Finovate 2009 is an annual event that promises to “showcase the best new financial and banking technology innovations” in the industry. The event was very professionally organized, and was a pleasure to be at. Now, the last major economic downturn was triggered by tech firms, which were subsequently bailed out by the banking industry. However, the current recession is primarily a financial crisis, and therefore, tech firms are struggling to get any sort of backing. The banks at Finovate were conspicuous only by their absence. (Charis Palmer has a detailed post on this on her blog, The Better Banking Blog http://bankingreview.blogspot.com/2009/10/wrap-from-finovate-2009-where-were.html)
In any case, Finovate did not disappoint in its objective. I thought all the demos were interesting and deserved to be there. I personally related to a couple of them, which I will talk about below.
The presentation by Tile Financial (tilefinancial.com) appealed to me, partly because I’m an ideal member of their target market. Their product, called “Spend, Grow, Give” is geared towards Generation Y or people in the 15-25 age group, who will control $1 Trillion of the global economy by 2025. How many banks that you know have a strong relationship with any customer in this age group? Not many, right. Tile’s product represents an impressive attempt to capture this market, early. The company calls their productive “addictive”; it seems that they are trying to match the appeal of social networking sites such as Facebook and Twitter.
In brief, the “Spend” section of the program is designed to show users how much they are “spending”, and to teach them basic budgeting skills. The “Give” section allows for “one-click giving” to the charitable organizations associated with Tile. However, the “Grow” section is the most exciting, (although the creators insist that it’s the “Give” section). It allows advisors to access a users portfolio and interact with them on a digital basis. It’s primary use seems to be to bridge the gap between financial institutions and the next generation of investors. This is going to be good (Think Commissions) for whichever AM service Tile ties up with, but it remains to be seen whether consumers will accept the digital platform.
Continuing with the theme of appealing to the younger Generation, Cents City (www.centscity.com) offers an extremely well-designed product package.
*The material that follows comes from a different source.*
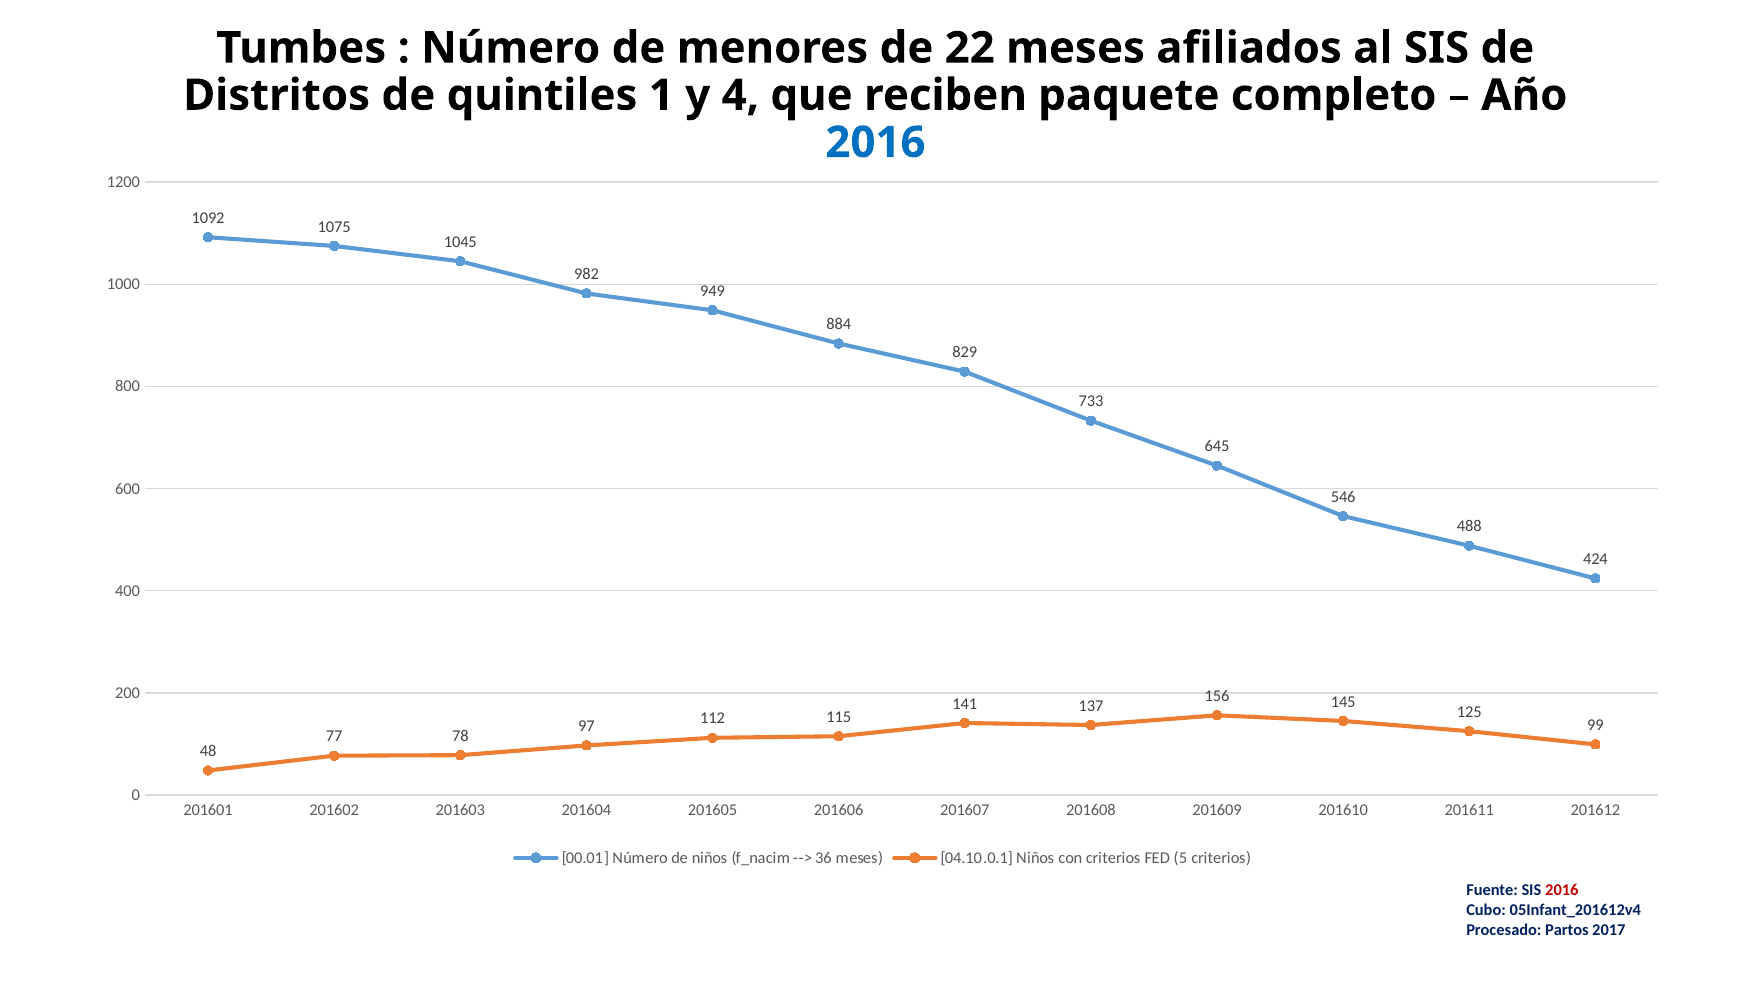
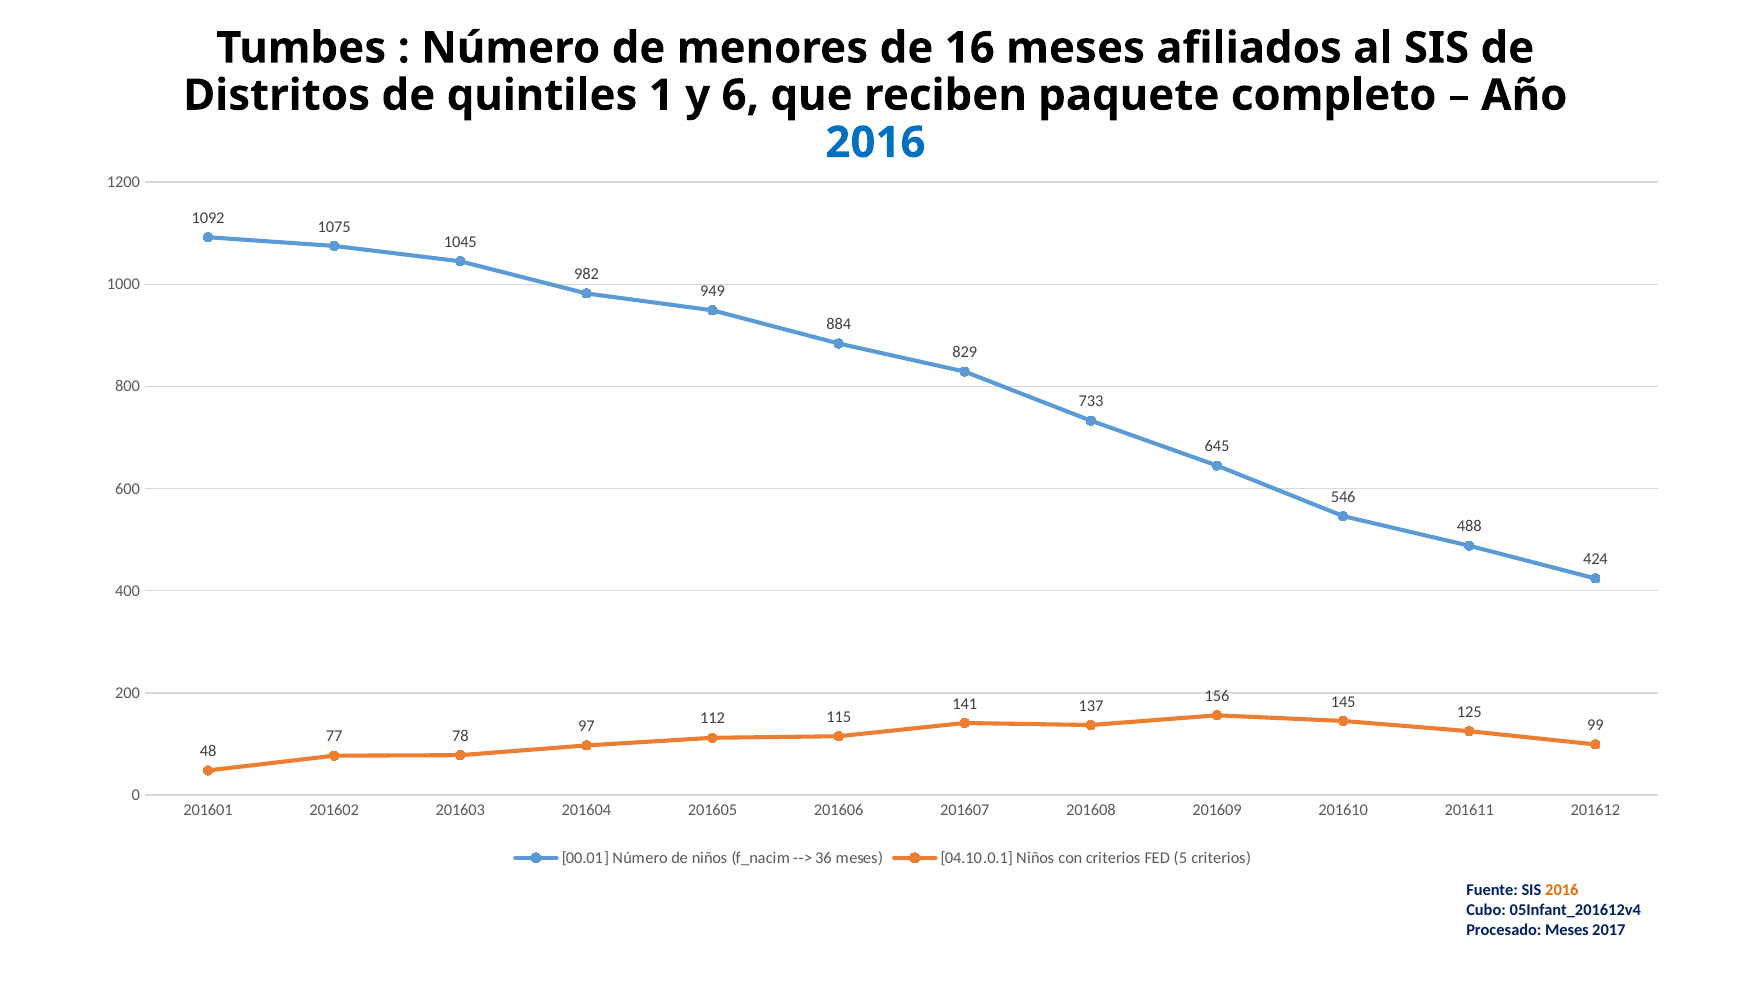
22: 22 -> 16
4: 4 -> 6
2016 at (1562, 890) colour: red -> orange
Procesado Partos: Partos -> Meses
The way it works is that kids explore a virtual world with the help of a guru (also virtual), who guides them through missions, teaching them important money lessons in the process. As they go along, kids unlock “rewards” that are offered via Cents City (e.g. a new music album) and obviously, the parents will pay for this reward once unlocked. The program has a one-time fee of $4.95. An excellent product, if you ask me. Kids learn, parents get some return on purchases they probably would have made anyway, and Cents City gets a fair return for what it offers.
Overall -a great experience and definitely worth attending.